Tuesday, February 19, 2013

The Coywolf, and other stories


I spent this holiday weekend in a frigid Ottawa, conducting a couple of interviews with interesting people and  visiting family. 

Looking out onto the frozen Rideau canal - comparison below with the same view in September - it's about -16C, and I'm lying in the snow 

 Like any wintry big city, Ottawa was a combination of icy picturesque, and mucky heaps of cleared snow.
Canadian Parliament buildings
The Ottawa River, from shore to frozen shore
Heaps of the stuff...

On my way to Ottawa I saw a coywolf, boldly watching the traffic at the side of the highway. There's increasing evidence that the 'Eastern Coyote' is in fact a hybrid of western coyotes and wolves. The western coyote - much more like a long-legged fox - expanded its range in the decades after wolves were extinguished in the eastern US and Canada. Reconstructions of the genetics suggest that they encountered a remnant wolf population in the Algonquin park in Ontario, and bred to form the foundation of perhaps a new species. The coywolf is intermediate in size and appearance between the coyote and the wolf. 
The coywolf...unfortunately not my picture...
I wrote in an earlier post about the superabundance of deer in the eastern woods. A plausible hypothesis is that these coywolves have been more successful than the 'pedigree' coyotes due to their larger size and  ability to kill deer, and yet avoid the fairytale-based hatred that wolves themselves receive. Essentially, we created a resource, and the flexible canine template has adapted to make use of it. Coywolves are now probably the top predator in New England, and have been found between the cracks in our civilisation, living nocturnally in towns and cities as well as the deeper forests - even recorded in Central Park in New York. There have been some signs more recently of coywolves becoming more wolf-like in behaviour and size, with some isolated instances of attacks on humans, as well as the killing of feral and domestic cats and small pet dogs left unattended. Such a trend doesn't bode well for finding an intelligent balance between the natural world and our determination to defend Fluffy and Kitty with our semi-automatic rifles. Perhaps the answer lies in having really big dogs...

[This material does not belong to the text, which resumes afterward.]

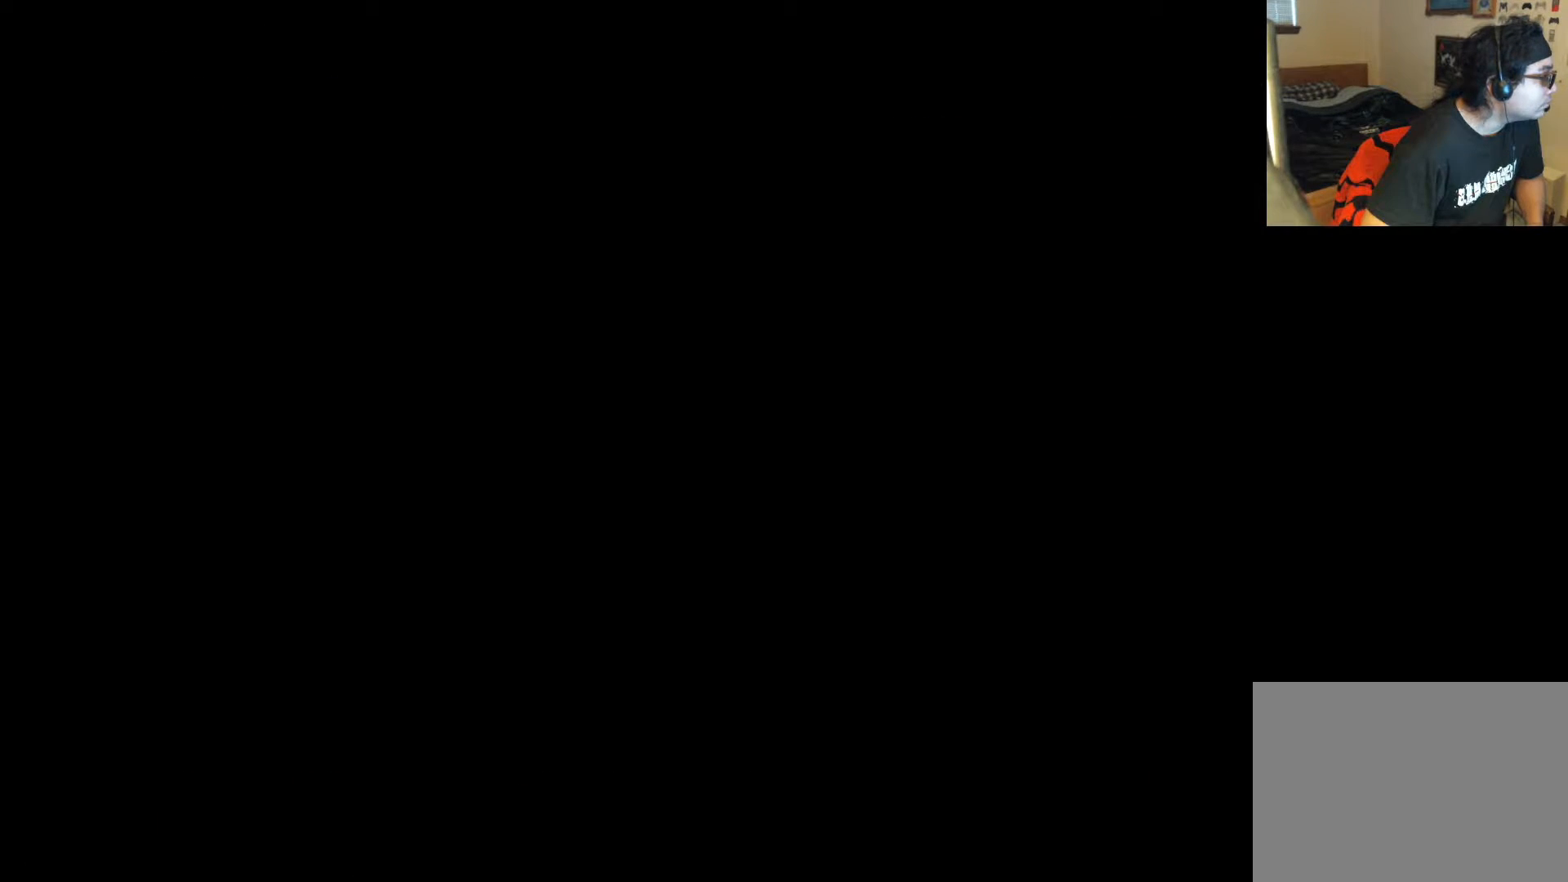
{"buttons": [], "left_stick": "center", "right_stick": "center", "events": []}
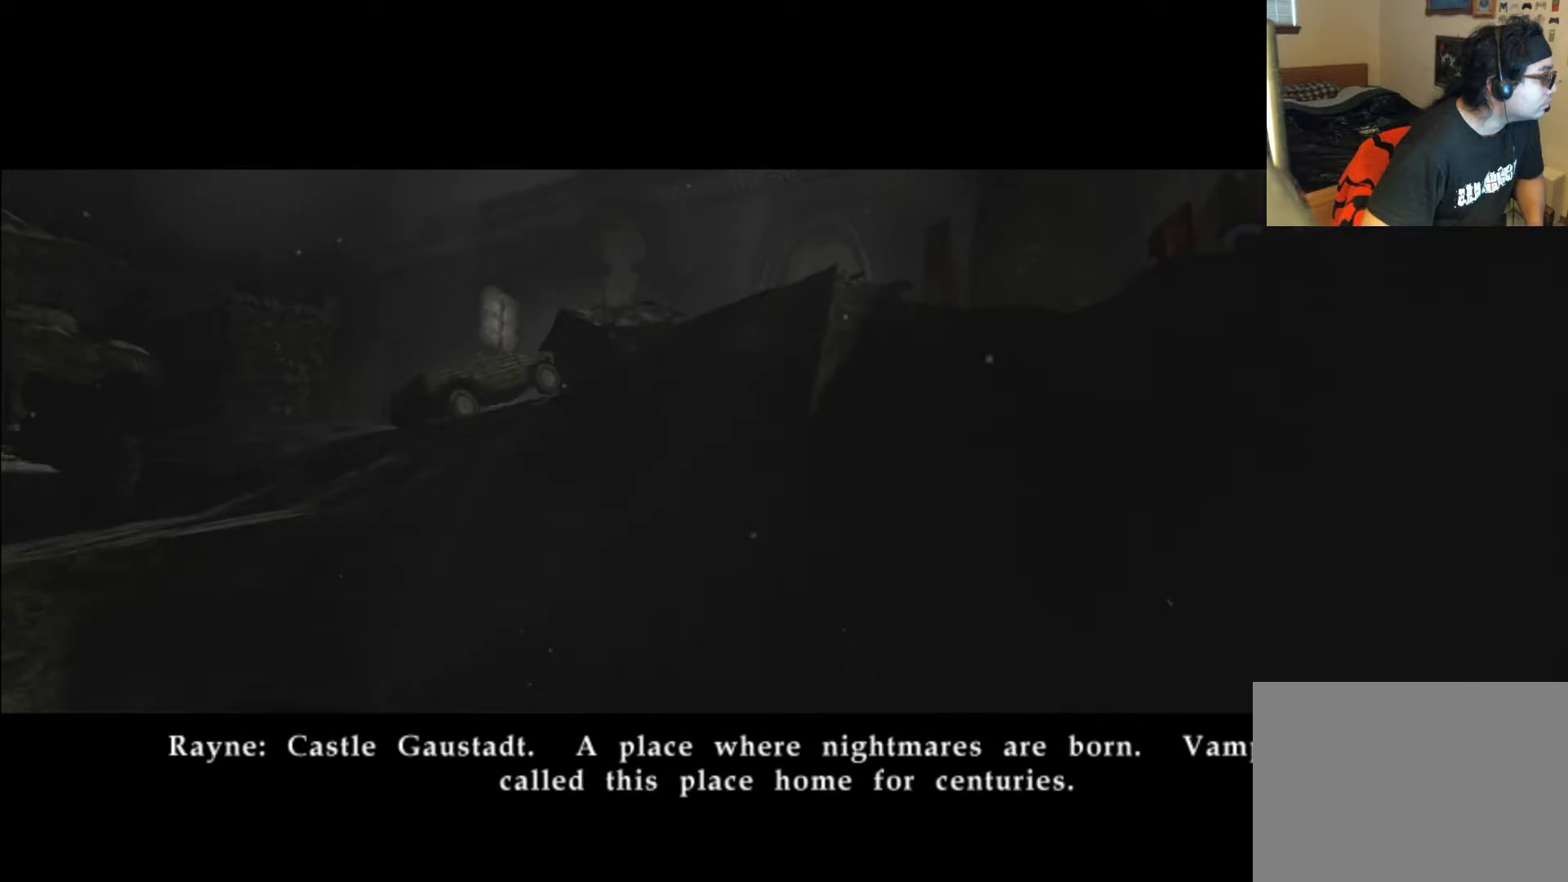
{"buttons": ["START"], "left_stick": "center", "right_stick": "center", "events": [[386, "START", "down"]]}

Update...also of interest from the Economist: http://www.economist.com/news/united-states/21573167-coyote-quietly-conquering-urban-america-dogged-persistence

Our Mardi Gras celebration meal in the staff dining room

Meanwhile, further positive news of the advance of modern thinking and enlightenment. The State of Mississippi has just ratified the 13th Amendment outlawing slavery. It appears that an earlier process was not fully completed, and the last step has now been finally completed. This would be a piece of comic bureaucratic bungling if it wasn't for the fact that the earlier ratification process dates back only to 1995. Mississippi clearly needed a full 130 years of reflection before making this dramatic step.